Update on FDA’s Patient Benefit-Risk Assessment Program
Over the past several years, the U.S. Food and Drug Administration has begun efforts to further incorporate patient perspective on benefits and risks of potential new treatments in their regulatory reviews and to bring additional transparency and communication to the deliberation that goes into regulatory decisions. The agency has been responding to an increased awareness and understanding that a patient’s perception of the benefits and risks of different treatment options can vary based on the stage of disease, age of onset, available therapeutic choices, and whether a given treatment can improve their ability to function normally, slow the rate of disease progression, or impact other aspects of their quality of life. In other words, a 30-year-old man’s assessment of benefit and risk with respect to the treatment choices for his prostate cancer will likely differ from that of an 80-year-old man with the same disease. The belief is growing – both within the agency and externally — that those patient perceptions ought to be given weight in any regulatory decisions about such treatments.
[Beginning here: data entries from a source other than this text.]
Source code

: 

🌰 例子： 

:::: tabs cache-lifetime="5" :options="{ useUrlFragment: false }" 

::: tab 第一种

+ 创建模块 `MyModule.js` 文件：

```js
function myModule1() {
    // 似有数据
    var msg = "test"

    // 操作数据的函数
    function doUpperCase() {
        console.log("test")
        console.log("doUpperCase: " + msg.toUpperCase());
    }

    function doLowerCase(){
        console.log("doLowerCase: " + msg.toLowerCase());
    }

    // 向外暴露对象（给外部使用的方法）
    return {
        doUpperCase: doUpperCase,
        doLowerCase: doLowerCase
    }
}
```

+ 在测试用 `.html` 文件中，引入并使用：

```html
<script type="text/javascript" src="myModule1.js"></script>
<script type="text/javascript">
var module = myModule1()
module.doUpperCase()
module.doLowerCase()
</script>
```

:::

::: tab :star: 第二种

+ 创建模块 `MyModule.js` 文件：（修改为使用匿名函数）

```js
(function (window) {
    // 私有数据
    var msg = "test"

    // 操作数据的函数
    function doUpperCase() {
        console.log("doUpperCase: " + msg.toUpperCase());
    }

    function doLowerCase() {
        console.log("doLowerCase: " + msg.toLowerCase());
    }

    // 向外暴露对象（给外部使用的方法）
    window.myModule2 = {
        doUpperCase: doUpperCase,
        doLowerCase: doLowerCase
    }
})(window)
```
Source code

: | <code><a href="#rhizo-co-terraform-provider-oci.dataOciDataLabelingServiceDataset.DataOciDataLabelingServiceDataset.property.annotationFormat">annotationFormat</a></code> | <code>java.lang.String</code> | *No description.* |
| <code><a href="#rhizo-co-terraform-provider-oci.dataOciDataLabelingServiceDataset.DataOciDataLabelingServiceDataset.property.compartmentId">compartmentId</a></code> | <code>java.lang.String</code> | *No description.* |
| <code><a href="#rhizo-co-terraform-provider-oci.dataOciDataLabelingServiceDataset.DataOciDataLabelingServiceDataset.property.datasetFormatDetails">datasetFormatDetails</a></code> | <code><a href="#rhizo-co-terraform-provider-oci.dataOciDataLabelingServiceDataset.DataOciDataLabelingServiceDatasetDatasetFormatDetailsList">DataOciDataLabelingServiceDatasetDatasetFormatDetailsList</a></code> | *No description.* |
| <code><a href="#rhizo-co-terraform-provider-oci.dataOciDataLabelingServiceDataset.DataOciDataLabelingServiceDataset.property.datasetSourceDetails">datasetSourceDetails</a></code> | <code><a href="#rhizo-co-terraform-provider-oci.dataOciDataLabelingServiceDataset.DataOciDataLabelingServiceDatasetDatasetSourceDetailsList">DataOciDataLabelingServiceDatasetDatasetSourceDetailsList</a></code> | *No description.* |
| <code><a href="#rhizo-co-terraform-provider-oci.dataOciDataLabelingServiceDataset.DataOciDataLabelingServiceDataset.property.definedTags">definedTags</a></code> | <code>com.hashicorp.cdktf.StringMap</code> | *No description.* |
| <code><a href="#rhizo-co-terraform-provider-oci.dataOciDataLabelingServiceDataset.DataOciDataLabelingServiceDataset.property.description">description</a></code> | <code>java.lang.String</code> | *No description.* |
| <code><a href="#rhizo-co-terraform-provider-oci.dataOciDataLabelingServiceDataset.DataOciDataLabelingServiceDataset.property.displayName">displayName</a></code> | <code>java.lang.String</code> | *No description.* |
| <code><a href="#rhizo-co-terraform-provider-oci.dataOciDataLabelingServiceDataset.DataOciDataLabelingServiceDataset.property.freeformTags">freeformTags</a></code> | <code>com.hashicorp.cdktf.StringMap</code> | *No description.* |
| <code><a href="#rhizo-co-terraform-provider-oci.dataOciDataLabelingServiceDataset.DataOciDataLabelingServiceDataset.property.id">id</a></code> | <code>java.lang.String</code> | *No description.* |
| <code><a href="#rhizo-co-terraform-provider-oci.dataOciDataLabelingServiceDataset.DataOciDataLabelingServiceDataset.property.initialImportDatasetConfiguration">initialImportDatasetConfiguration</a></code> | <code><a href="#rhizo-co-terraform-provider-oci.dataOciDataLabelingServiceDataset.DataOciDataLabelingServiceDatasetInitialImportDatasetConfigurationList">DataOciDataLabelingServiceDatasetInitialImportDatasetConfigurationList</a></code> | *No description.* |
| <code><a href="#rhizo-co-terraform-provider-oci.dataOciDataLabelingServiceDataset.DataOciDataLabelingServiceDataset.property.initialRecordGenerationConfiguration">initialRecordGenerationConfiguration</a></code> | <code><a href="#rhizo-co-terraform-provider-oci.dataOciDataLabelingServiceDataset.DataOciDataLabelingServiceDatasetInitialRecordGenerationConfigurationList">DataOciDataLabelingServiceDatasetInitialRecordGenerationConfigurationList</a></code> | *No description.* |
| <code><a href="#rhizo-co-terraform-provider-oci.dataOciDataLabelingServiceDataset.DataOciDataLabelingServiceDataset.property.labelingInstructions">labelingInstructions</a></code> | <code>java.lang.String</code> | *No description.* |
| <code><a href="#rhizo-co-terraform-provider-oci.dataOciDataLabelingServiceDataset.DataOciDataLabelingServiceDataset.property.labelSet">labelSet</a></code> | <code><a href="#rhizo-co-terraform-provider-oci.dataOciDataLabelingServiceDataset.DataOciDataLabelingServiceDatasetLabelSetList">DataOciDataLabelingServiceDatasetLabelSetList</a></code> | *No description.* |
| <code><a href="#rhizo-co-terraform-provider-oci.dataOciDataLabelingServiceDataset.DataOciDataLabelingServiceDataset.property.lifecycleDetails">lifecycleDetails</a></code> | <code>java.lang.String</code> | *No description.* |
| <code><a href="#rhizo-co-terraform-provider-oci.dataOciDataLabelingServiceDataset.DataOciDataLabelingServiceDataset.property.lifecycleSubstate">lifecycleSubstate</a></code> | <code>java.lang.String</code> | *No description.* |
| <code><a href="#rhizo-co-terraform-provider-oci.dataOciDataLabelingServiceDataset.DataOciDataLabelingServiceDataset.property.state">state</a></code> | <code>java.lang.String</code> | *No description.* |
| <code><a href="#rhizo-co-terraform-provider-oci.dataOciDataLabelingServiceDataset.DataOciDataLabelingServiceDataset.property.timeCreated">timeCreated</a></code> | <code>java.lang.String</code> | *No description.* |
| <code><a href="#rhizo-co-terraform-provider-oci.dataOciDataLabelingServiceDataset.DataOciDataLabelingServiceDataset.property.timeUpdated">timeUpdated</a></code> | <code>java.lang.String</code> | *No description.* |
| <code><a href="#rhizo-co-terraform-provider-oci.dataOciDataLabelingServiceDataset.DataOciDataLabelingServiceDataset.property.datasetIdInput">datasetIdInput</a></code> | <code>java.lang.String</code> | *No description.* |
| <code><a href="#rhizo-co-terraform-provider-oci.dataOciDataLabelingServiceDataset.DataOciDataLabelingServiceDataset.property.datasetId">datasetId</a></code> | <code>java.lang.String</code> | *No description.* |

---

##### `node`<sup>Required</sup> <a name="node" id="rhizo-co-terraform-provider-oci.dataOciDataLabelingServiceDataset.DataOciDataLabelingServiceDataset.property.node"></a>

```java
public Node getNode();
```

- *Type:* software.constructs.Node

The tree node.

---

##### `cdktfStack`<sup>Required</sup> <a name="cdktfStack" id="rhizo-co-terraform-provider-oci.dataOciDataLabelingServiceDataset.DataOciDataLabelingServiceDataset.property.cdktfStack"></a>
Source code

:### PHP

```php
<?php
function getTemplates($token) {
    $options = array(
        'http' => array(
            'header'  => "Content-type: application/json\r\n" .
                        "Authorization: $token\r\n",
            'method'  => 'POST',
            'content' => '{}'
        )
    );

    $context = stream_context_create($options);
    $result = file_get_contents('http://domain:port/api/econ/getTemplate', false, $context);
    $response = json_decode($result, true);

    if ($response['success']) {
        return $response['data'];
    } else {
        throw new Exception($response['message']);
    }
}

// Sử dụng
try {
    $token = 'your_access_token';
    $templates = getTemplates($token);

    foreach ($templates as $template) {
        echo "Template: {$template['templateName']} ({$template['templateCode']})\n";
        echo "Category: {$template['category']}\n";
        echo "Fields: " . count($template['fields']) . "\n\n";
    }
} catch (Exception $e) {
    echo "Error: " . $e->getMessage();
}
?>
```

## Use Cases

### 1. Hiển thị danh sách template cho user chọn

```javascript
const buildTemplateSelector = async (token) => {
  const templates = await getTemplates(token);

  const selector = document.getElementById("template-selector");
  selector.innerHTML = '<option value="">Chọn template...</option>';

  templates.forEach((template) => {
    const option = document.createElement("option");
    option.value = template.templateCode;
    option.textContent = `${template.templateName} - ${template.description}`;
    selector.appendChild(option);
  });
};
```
On March 30, the FDA issued a statement about its activities to date and its plans to continue working closely with patients to incorporate their experiences into its Benefit-Risk assessments, to update the tools used to make those assessments, and to further improve the consistency and clarity of their communications about the reasoning behind specific regulatory decisions.
The agency first began incorporating a Benefit-Risk Framework into its regulatory reviews in 2013. An independent third-party evaluation of the FDA’s activities to date in this area has been generally positive: “Review staff, industry, health care providers, and patients and caregivers find the framework to be useful and effective in communicating the reasoning behind FDA’s decisions,” commented FDA Commissioner Scott Gottlieb, M.D.
The FDA’s new goal is to provide formal guidance by 2020 that further articulates the context in which the agency will make decisions and how it will incorporate its Benefit-Risk framework and templates into its review process. The agency also expects to issue further guidance and recommendations around:
- Incorporating yet more patient experience and input into their decision making;
- Organizing patient-focused public meetings on drug development to advance more systematic ways of gathering patient perspectives on specific conditions and treatments;
- Encouraging patient stakeholders and others to conduct their own externally led, patient-focused drug development meetings;
- Providing patients, caregivers, and advocates with more channels to provide meaningful input into drug development and regulatory decision-making, as well as easier ways to access information from others; and
- Launching pilot programs and advancing policies in collaboration with the medical community, fostering trial design that places less burden on patients.
How much patient input will ultimately go into the FDA Advisory Committee recommendations and the agency’s regulatory decisions? What sort of tools might be needed to measure and report objectively on the benefit of new drugs to support their approval? And what will be required of industry to incorporate such varied evidence of patient-perceived benefit into their drug clinical trials? All this remains to be seen.